**Task data**
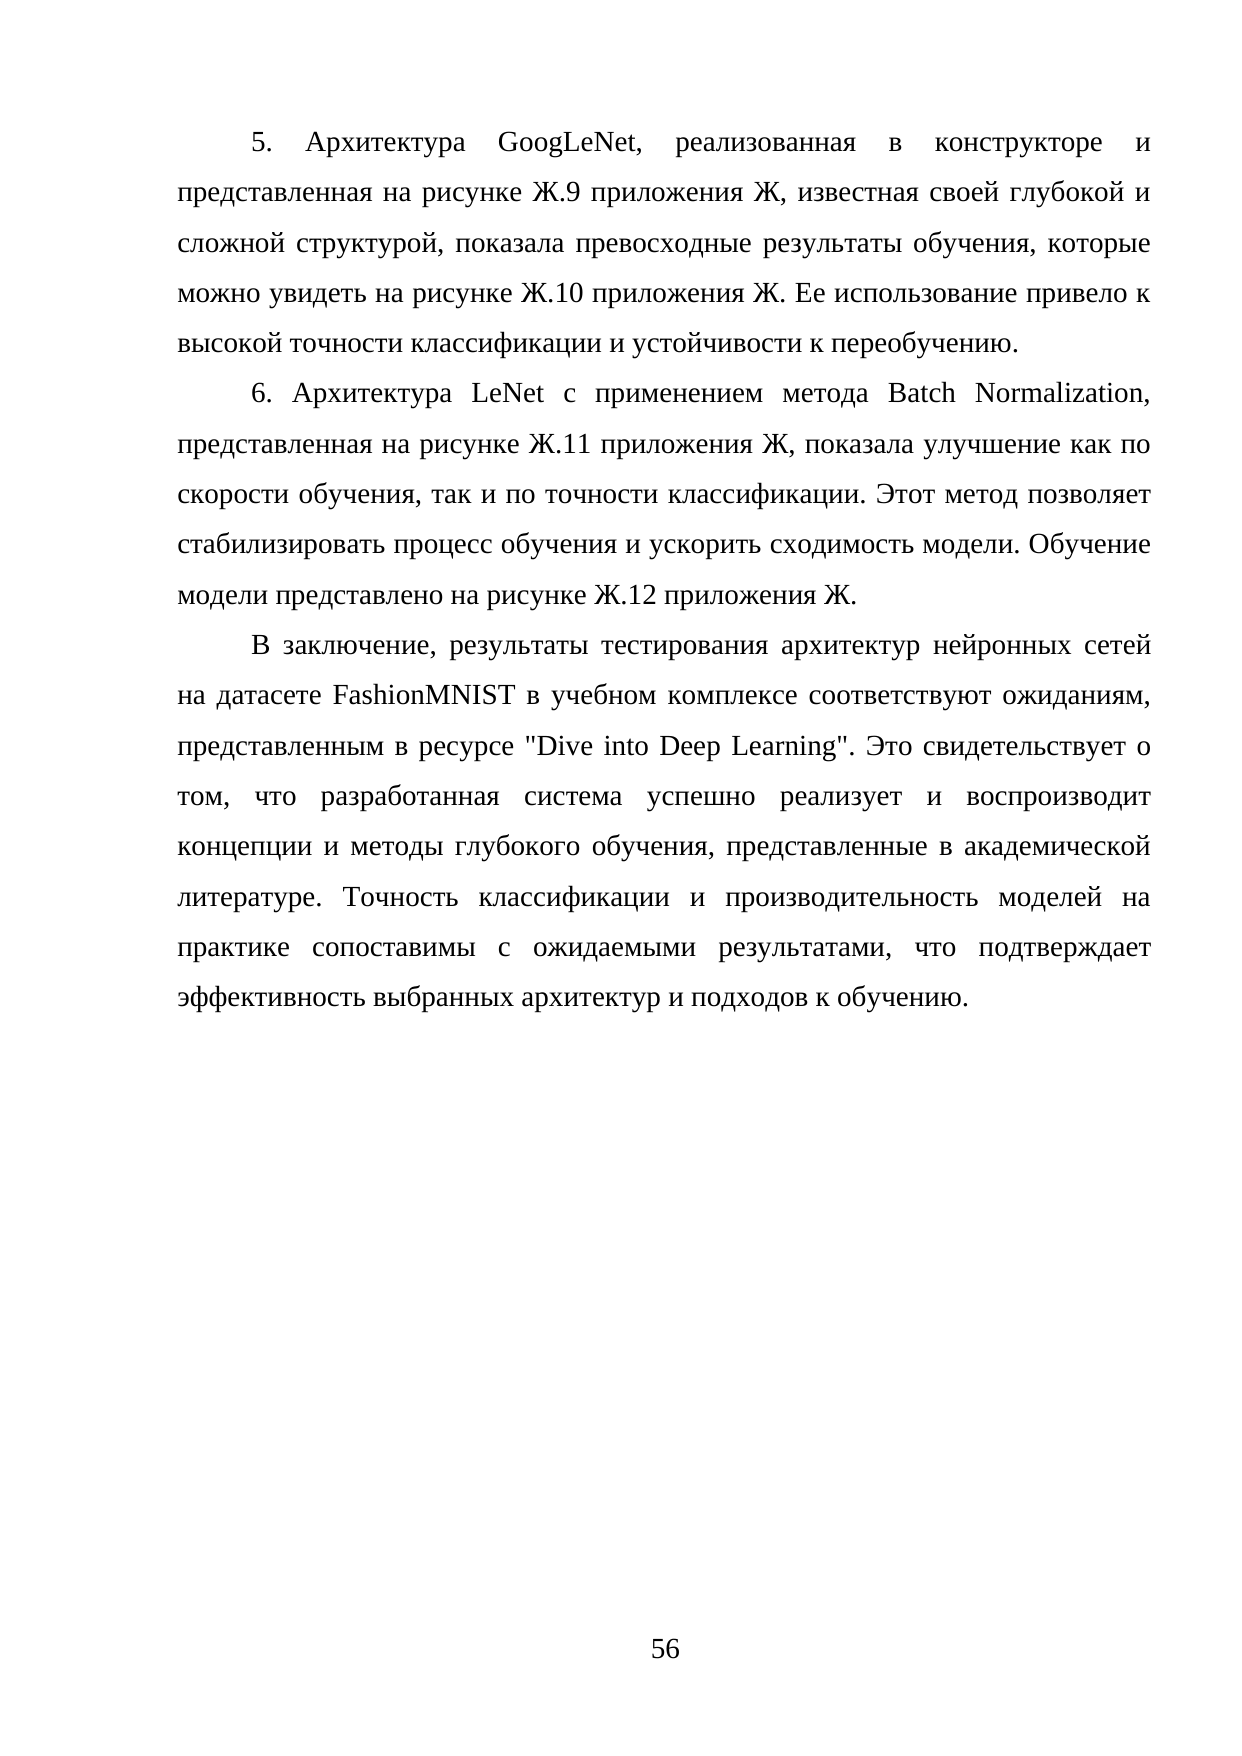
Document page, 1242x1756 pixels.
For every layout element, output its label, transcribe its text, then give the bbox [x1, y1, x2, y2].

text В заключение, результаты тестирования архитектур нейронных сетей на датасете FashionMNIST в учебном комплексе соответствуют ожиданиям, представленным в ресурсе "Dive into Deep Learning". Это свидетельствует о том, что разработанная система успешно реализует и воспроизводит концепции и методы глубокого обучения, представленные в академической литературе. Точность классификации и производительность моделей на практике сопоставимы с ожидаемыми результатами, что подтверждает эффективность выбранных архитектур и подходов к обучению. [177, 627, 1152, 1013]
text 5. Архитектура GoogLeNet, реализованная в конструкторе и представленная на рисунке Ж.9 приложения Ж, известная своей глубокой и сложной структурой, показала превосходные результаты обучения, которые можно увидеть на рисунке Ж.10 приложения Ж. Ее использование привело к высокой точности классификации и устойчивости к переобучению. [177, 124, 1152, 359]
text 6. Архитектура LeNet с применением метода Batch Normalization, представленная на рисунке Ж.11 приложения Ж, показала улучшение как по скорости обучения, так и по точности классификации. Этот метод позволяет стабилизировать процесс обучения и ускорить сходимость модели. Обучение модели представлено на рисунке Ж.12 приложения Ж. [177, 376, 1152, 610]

**Instructions to follow**
From the data above, give the number of lines that hold "показала", without anything else.

**Solution to this exercise**
2